When we watch a child trying to walk, we see its countless failures; its successes are but few. If we had to limit our observation within a narrow space of time, the sight would be cruel. But we find that in spite of its repeated failures there is an impetus of joy in the child which sustains it in its seemingly impossible task. We see it does not think of its falls so much as of its power to keep its balance though for only a moment.

Like these accidents in a child's attempts to walk, we meet with sufferings in various forms in our life every day, showing the imperfections in our knowledge and our available power, and in the application of our will. But if these revealed our weakness to us only, we should die of utter depression. When we select for observation a limited area of our activities, our individual failures and miseries loom large in our minds; but our life leads us instinctively to take a wider view. It gives us an ideal of perfection which ever carries us beyond our present limitations. Within us we have a hope which always walks in front of our present narrow experience; it is the undying faith in the infinite in us; it will never accept any of our disabilities as a permanent fact; it sets no limit to its own scope; it dares to assert that man has oneness with God; and its wild dreams become true every day.

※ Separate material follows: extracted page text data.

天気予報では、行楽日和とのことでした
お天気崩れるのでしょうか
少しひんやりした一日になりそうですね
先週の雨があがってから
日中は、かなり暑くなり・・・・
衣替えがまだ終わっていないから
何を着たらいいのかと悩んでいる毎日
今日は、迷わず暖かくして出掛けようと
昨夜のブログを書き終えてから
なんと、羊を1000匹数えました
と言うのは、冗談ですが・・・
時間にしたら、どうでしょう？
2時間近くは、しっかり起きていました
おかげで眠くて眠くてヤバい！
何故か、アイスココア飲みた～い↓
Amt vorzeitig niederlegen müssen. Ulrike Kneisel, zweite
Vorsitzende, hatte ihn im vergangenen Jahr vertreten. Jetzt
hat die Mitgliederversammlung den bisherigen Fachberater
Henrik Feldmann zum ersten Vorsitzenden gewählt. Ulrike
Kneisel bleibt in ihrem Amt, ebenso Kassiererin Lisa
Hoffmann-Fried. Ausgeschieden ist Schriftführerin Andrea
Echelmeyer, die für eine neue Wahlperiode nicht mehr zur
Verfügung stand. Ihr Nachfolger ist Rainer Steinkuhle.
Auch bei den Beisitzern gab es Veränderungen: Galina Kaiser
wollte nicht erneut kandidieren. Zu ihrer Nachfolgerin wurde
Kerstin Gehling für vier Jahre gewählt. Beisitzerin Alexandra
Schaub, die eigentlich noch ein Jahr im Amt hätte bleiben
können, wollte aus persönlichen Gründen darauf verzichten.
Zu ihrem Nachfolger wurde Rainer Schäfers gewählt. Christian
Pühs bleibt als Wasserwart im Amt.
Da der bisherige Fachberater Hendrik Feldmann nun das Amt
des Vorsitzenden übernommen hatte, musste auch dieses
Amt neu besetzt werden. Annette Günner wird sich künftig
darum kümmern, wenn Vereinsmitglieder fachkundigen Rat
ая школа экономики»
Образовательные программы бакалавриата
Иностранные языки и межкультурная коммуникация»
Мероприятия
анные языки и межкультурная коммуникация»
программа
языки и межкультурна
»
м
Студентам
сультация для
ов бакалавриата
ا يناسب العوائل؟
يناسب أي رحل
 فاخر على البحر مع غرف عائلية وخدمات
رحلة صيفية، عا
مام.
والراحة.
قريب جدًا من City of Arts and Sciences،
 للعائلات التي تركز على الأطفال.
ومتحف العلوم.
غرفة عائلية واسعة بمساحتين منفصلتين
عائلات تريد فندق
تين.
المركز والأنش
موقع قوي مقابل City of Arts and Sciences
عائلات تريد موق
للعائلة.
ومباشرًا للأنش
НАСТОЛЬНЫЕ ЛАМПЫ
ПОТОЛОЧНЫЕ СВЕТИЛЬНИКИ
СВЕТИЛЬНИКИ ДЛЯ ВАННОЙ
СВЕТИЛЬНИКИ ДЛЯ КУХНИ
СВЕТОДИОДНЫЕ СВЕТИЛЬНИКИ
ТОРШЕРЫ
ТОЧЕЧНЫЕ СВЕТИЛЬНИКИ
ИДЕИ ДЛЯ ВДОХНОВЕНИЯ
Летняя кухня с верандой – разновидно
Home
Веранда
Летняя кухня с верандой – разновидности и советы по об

We see the truth when we set our mind towards the infinite. The ideal of truth is not in the narrow present, not in our immediate sensations, but in the consciousness of the whole which give us a taste of what we _should_ have in what we _do_ have. Consciously or unconsciously we have in our life this feeling of Truth which is ever larger than its appearance; for our life is facing the infinite, and it is in movement. Its aspiration is therefore infinitely more than its achievement, and as it goes on it finds that no realisation of truth ever leaves it stranded on the desert of finality, but carries it to a region beyond. Evil cannot altogether arrest the course of life on the highway and rob it of its possessions. For the evil has to pass on, it has to grow into good; it cannot stand and give battle to the All. If the least evil could stop anywhere indefinitely, it would sink deep and cut into the very roots of existence. As it is, man does not really believe in evil, just as he cannot believe that violin strings have been purposely made to create the exquisite torture of discordant notes, though by the aid of statistics it can be mathematically proved that the probability of discord is far greater than that of harmony, and for one who can play the violin there are thousands who cannot. The potentiality of perfection outweighs actual contradictions. No doubt there have been people who asserted existence to be an absolute evil, but man can never take them seriously. Their pessimism is a mere pose, either intellectual or sentimental; but life itself is optimistic: it wants to go on. Pessimism is a form of mental dipsomania, it disdains healthy nourishment, indulges in the strong drink of denunciation, and creates an artificial dejection which thirsts for a stronger draught. If existence were an evil, it would wait for no philosopher to prove it. It is like convicting a man of suicide, while all the time he stands before you in the flesh. Existence itself is here to prove that it cannot be an evil.

An imperfection which is not all imperfection, but which has perfection for its ideal, must go through a perpetual realisation. Thus, it is the function of our intellect to realise the truth through untruths, and knowledge is nothing but the continually burning up of error to set free the light of truth. Our will, our character, has to attain perfection by continually overcoming evils, either inside or outside us, or both; our physical life is consuming bodily materials every moment to maintain the life fire; and our moral life too has its fuel to burn. This life process is going on--we know it, we have felt it; and we have a faith which no individual instances to the contrary can shake, that the direction of humanity is from evil to good. For we feel that good is the positive element in man's nature, and in every age and every clime what man values most is his ideals of goodness. We have known the good, we have loved it, and we have paid our highest reverence to men who have shown in their lives what goodness is.